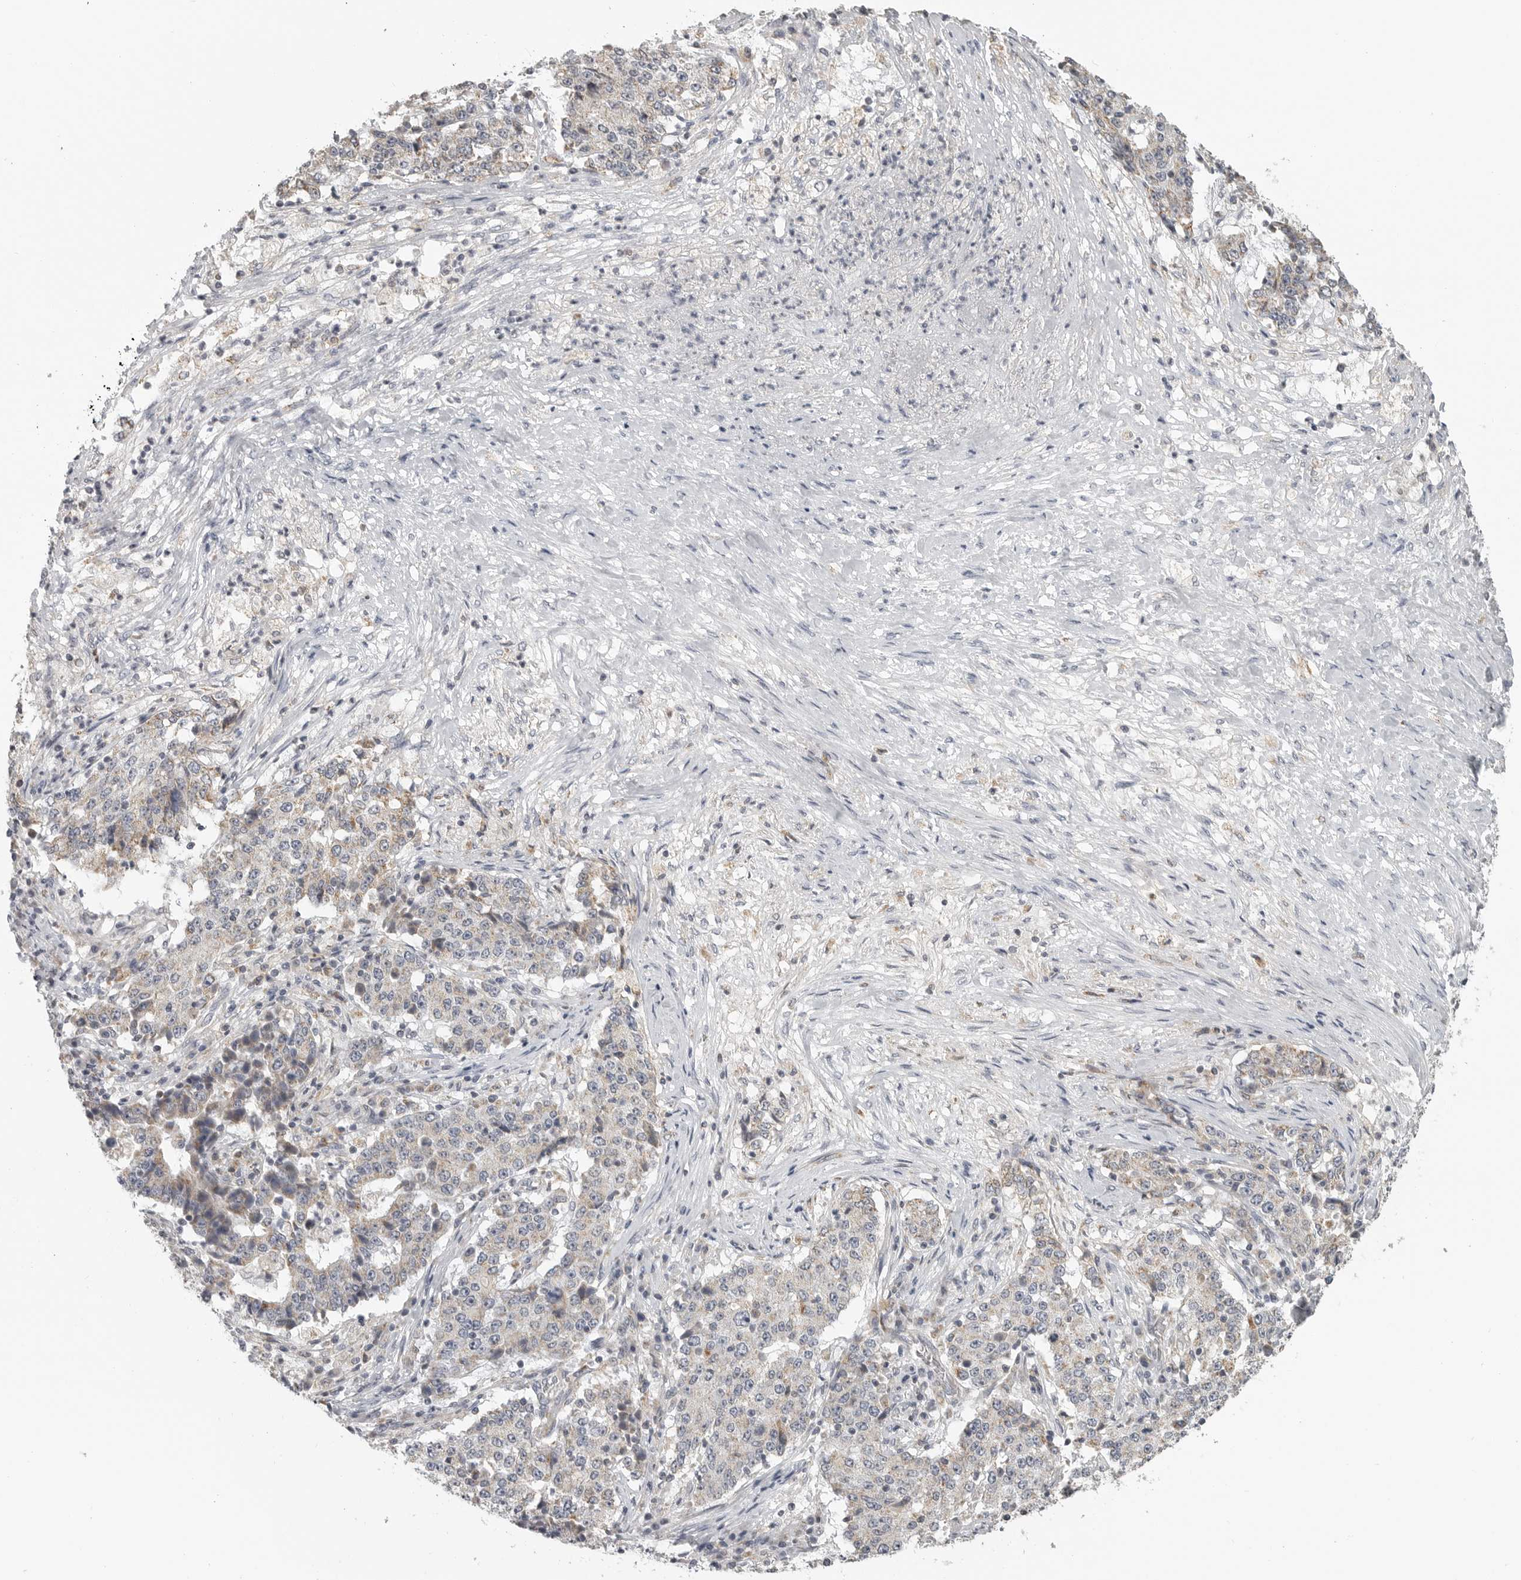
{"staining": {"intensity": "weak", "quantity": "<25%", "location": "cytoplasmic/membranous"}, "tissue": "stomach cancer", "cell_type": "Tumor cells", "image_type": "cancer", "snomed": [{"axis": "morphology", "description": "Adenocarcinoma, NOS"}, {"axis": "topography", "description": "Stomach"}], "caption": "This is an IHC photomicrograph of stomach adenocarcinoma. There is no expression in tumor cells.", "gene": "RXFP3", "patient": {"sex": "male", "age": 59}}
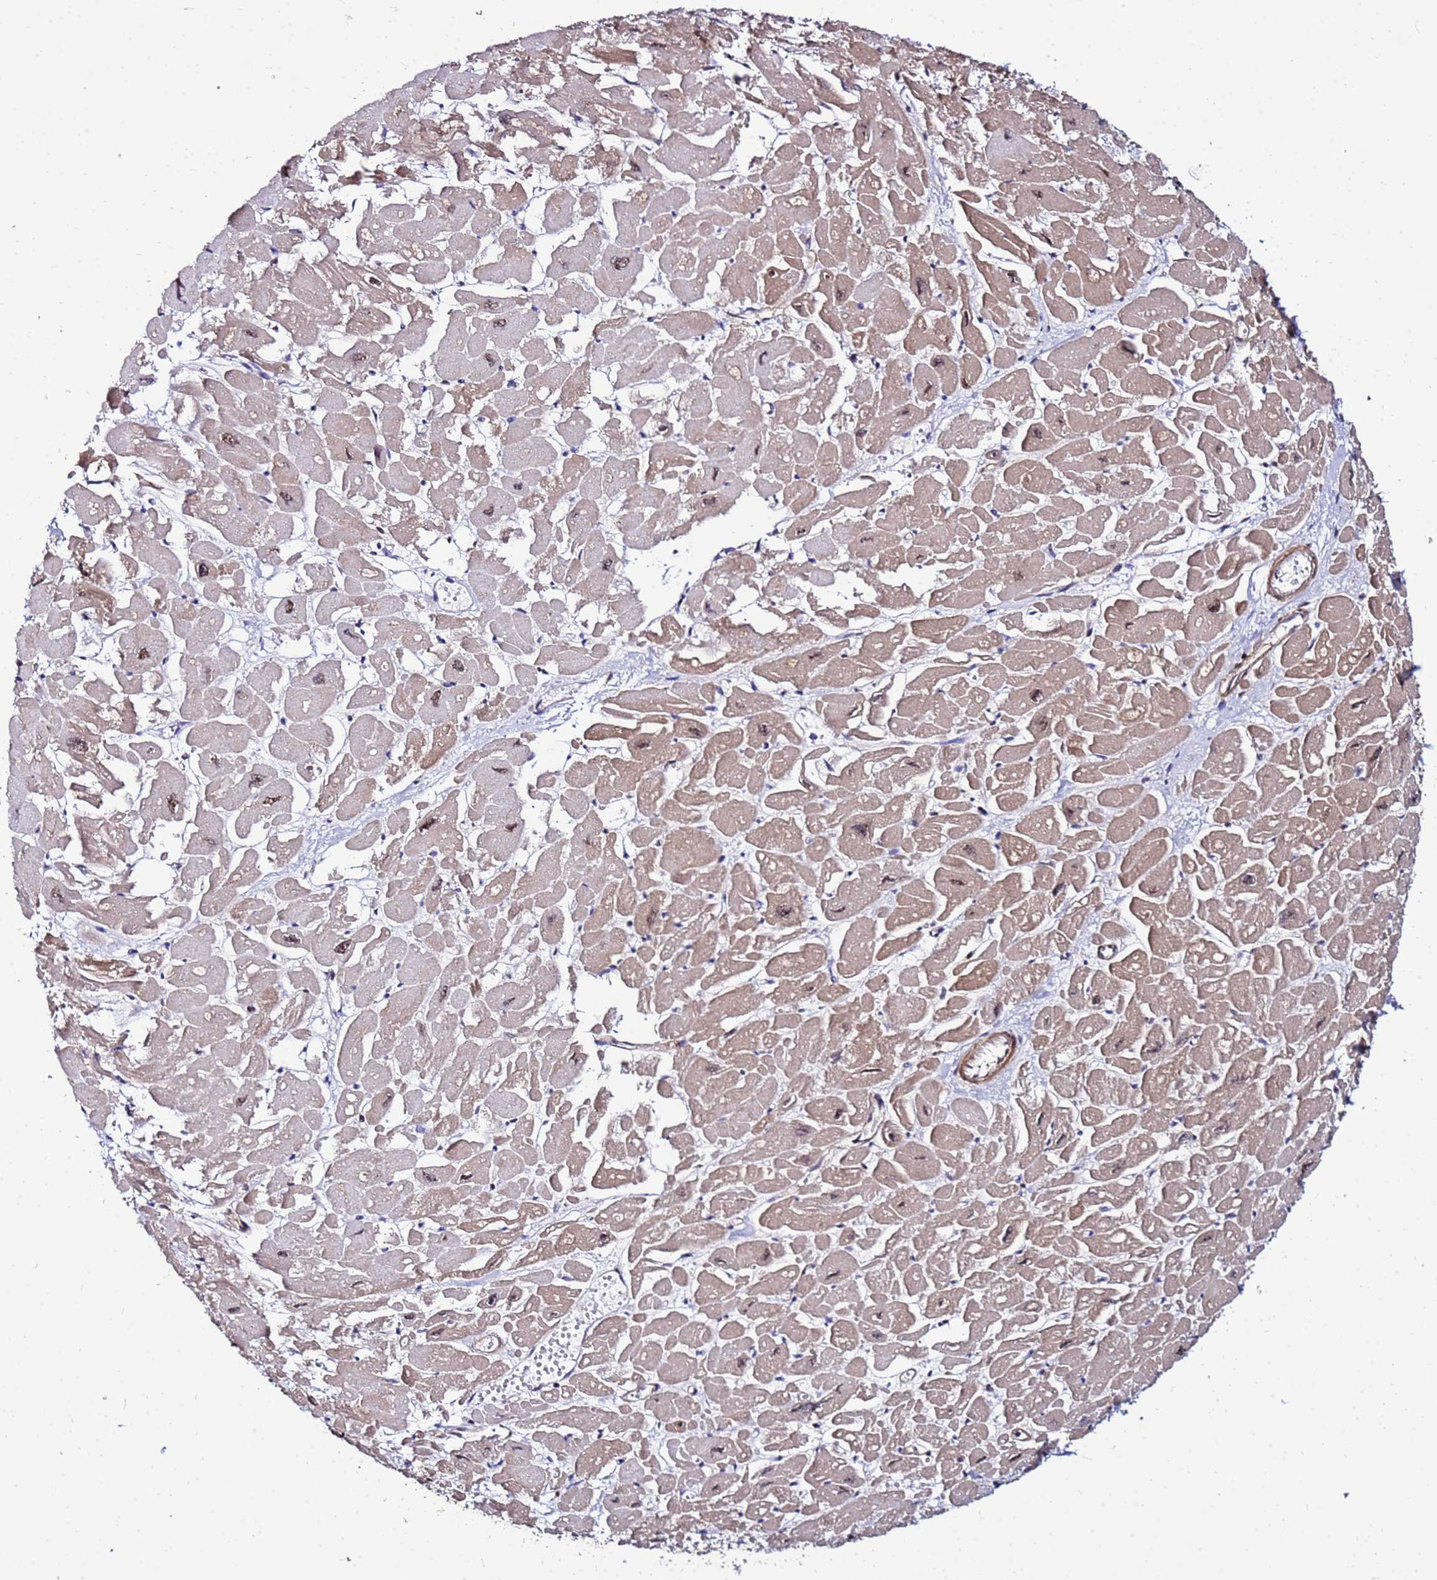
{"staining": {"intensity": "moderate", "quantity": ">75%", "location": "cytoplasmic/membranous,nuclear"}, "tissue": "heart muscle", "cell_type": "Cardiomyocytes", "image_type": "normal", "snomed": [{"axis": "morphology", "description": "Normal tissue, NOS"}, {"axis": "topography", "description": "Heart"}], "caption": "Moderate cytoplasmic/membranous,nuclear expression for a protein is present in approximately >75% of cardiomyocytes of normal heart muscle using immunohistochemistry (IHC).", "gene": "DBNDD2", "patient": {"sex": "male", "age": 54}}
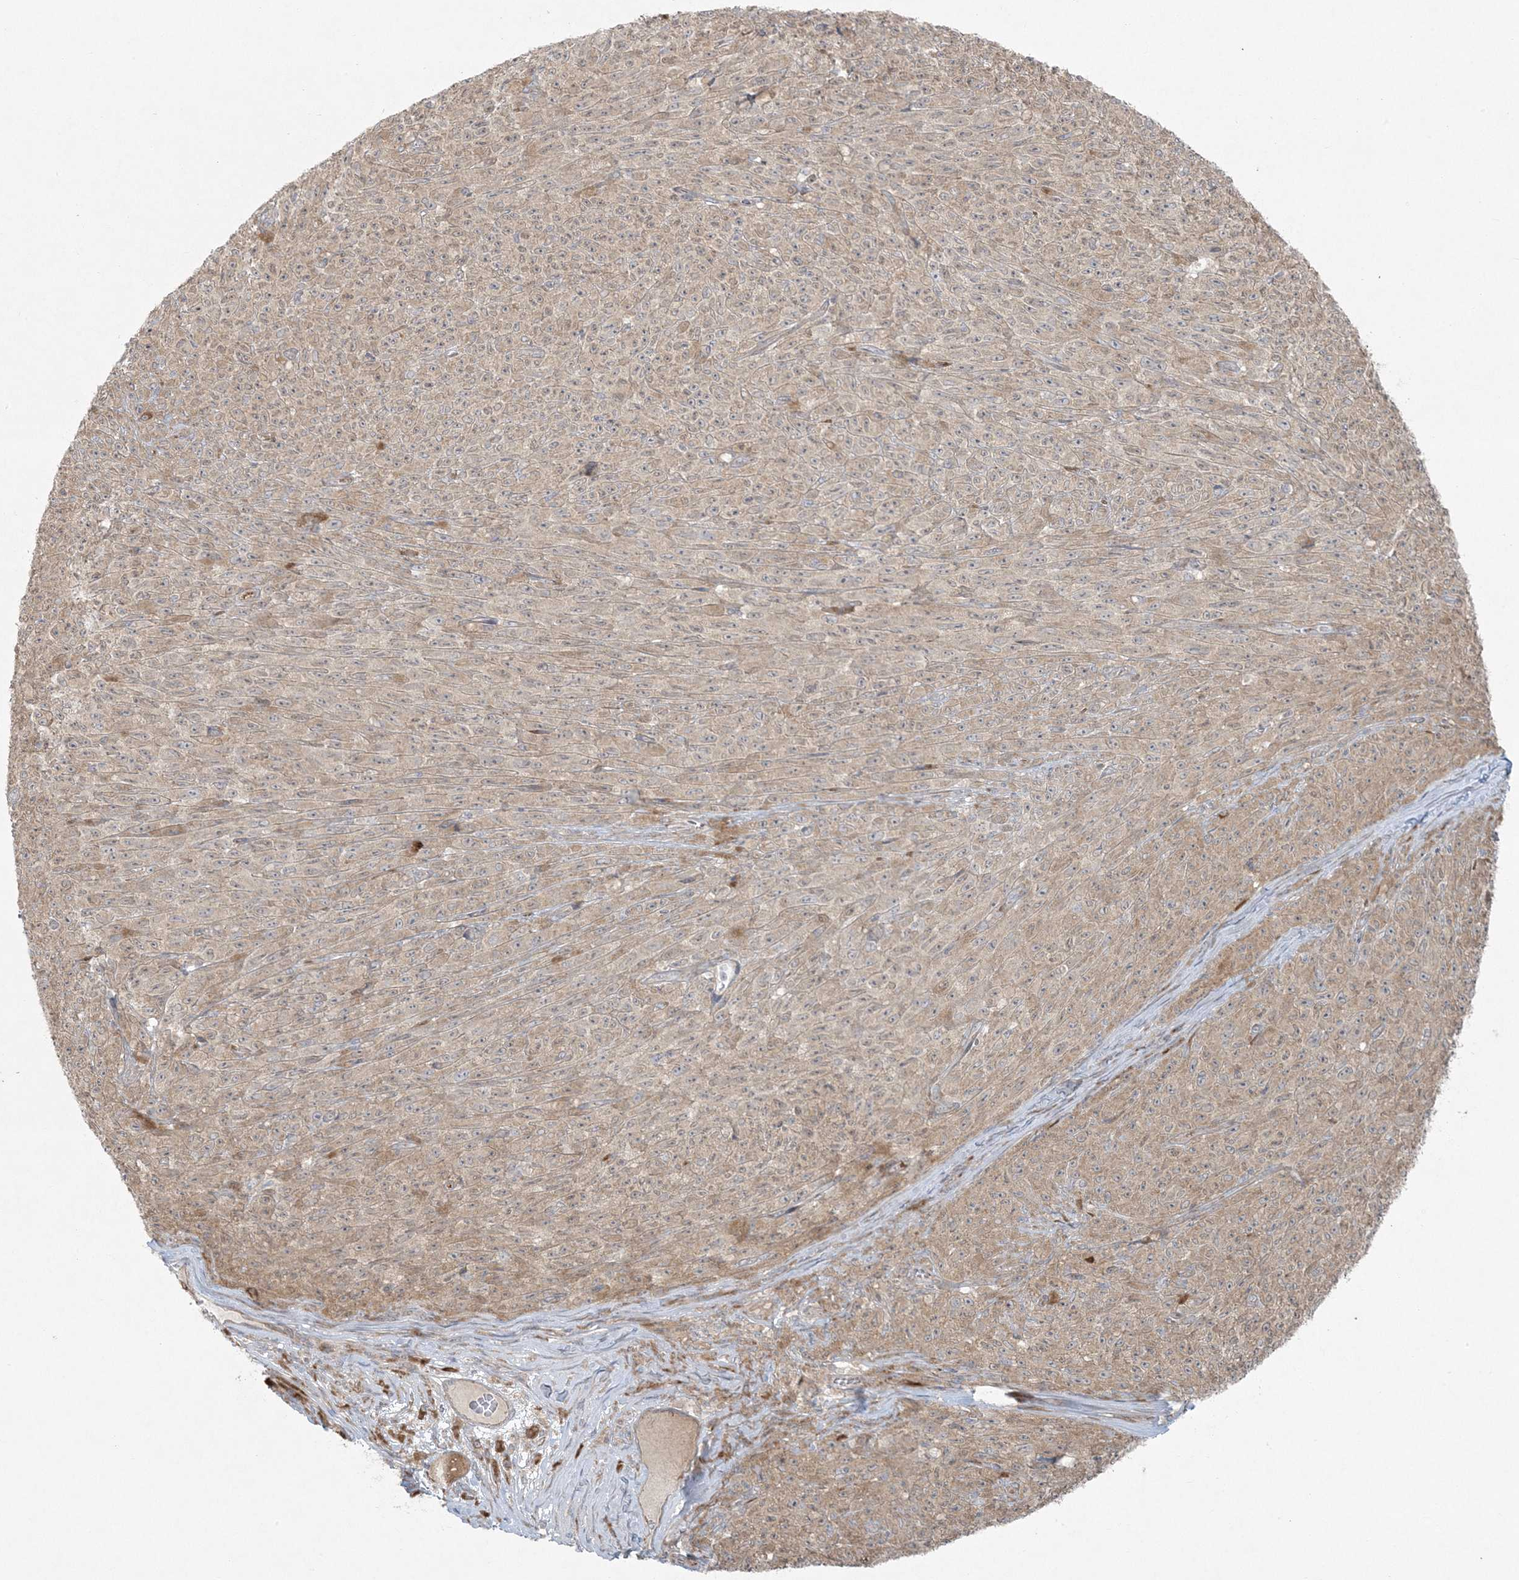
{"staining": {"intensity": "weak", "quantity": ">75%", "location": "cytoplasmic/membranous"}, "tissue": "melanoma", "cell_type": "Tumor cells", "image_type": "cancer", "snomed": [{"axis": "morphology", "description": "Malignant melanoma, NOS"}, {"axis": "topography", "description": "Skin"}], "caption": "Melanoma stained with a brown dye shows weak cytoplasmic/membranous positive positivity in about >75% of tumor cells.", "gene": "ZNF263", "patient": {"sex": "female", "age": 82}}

## Task item
Drop the pictures and reproduce the rest of the data exactly.

## Answer to this task
{"staining": {"intensity": "weak", "quantity": "<25%", "location": "cytoplasmic/membranous"}, "tissue": "stomach cancer", "cell_type": "Tumor cells", "image_type": "cancer", "snomed": [{"axis": "morphology", "description": "Adenocarcinoma, NOS"}, {"axis": "topography", "description": "Stomach"}], "caption": "This is an IHC photomicrograph of stomach adenocarcinoma. There is no expression in tumor cells.", "gene": "RXFP3", "patient": {"sex": "male", "age": 59}}
{"staining": {"intensity": "moderate", "quantity": ">75%", "location": "cytoplasmic/membranous,nuclear"}, "tissue": "heart muscle", "cell_type": "Cardiomyocytes", "image_type": "normal", "snomed": [{"axis": "morphology", "description": "Normal tissue, NOS"}, {"axis": "topography", "description": "Heart"}], "caption": "Moderate cytoplasmic/membranous,nuclear expression for a protein is present in approximately >75% of cardiomyocytes of normal heart muscle using immunohistochemistry (IHC).", "gene": "DBNDD2", "patient": {"sex": "male", "age": 54}}
{"staining": {"intensity": "weak", "quantity": ">75%", "location": "cytoplasmic/membranous"}, "tissue": "melanoma", "cell_type": "Tumor cells", "image_type": "cancer", "snomed": [{"axis": "morphology", "description": "Malignant melanoma, NOS"}, {"axis": "topography", "description": "Skin"}], "caption": "Melanoma stained with a brown dye shows weak cytoplasmic/membranous positive positivity in about >75% of tumor cells.", "gene": "ZNF263", "patient": {"sex": "female", "age": 82}}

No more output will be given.